So, what is the answer to this question? The answer is to learn to master your mind. Falk offers “proven step-by-step tools and methods that make it easier and less energy-consuming for you to master your mind and think and act intentionally in your professional life.”

So you know how to do it Passionate Behavior Focused on Results or FEOs in terms of your normal way of operating at work, you need to understand that your work tasks don’t matter if you love them. What makes a work task or activity worthwhile is the way you think about the result you want to achieve.. The more exciting the result for you, the more time you will spend thinking about how to do the best activity.

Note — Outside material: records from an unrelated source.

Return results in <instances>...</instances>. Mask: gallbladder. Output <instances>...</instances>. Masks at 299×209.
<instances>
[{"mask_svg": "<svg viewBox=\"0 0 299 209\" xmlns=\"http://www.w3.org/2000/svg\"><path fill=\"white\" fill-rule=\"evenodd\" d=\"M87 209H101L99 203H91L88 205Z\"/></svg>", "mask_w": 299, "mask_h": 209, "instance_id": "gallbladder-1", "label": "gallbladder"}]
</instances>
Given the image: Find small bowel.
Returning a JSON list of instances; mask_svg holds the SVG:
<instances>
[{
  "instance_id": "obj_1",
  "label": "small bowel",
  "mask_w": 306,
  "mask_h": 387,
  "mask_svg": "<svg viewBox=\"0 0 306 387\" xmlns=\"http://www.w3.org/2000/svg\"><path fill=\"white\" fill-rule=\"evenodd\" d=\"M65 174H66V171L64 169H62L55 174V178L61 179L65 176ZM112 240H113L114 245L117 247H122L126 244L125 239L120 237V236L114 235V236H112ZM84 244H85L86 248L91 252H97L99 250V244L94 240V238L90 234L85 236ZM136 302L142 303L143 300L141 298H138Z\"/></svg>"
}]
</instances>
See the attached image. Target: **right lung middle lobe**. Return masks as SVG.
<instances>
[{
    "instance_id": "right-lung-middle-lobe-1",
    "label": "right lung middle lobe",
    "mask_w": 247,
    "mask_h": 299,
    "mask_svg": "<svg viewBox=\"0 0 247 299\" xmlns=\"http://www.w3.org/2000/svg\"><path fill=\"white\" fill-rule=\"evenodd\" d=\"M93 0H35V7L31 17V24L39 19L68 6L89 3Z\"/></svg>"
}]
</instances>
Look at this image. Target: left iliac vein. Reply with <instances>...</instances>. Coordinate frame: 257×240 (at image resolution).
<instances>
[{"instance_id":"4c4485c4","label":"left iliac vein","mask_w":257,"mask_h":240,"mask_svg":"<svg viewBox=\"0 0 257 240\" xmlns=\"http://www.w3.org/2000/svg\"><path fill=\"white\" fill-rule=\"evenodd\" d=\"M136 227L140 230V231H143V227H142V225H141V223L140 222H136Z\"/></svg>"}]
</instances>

What makes this difficult to do is that we often think of work as work and not something we enjoy. And we (and our organizations) are focused activity.

Organizations develop activity-based goals such as “Develop a process for customer complaints,” “Move our data to the cloud,” or “Implement our digital transformation.” The common denominator of almost all company goals is their lack of clear and exciting results. Most professionals are evaluated and rewarded based on whether they perform an activity and not on what they achieve by doing so.

We have the power to think about our work in ways that make it lovable. Every task can be interesting because every task has infinite complexity and can have infinite variations. Of course, that requires us to overcome our reluctance to expend energy on deliberate thought. For example, Falk considers the simple task of asking a colleague for information. We can ask ourselves:

• What do I really need to know, and how do I express it?

• Why is it important for me to know this, and is it the right time?

• Is my partner the right person to ask, or is someone else more appropriate?

• Is there anything I should know about other than talking to this partner?

• If talking to this partner is the best and most efficient way to learn what I need to know, how can I organize the conversation so that I minimize the use of my partner’s time?

• Is there anything I can do to make my partner feel like he got something out of the conversation?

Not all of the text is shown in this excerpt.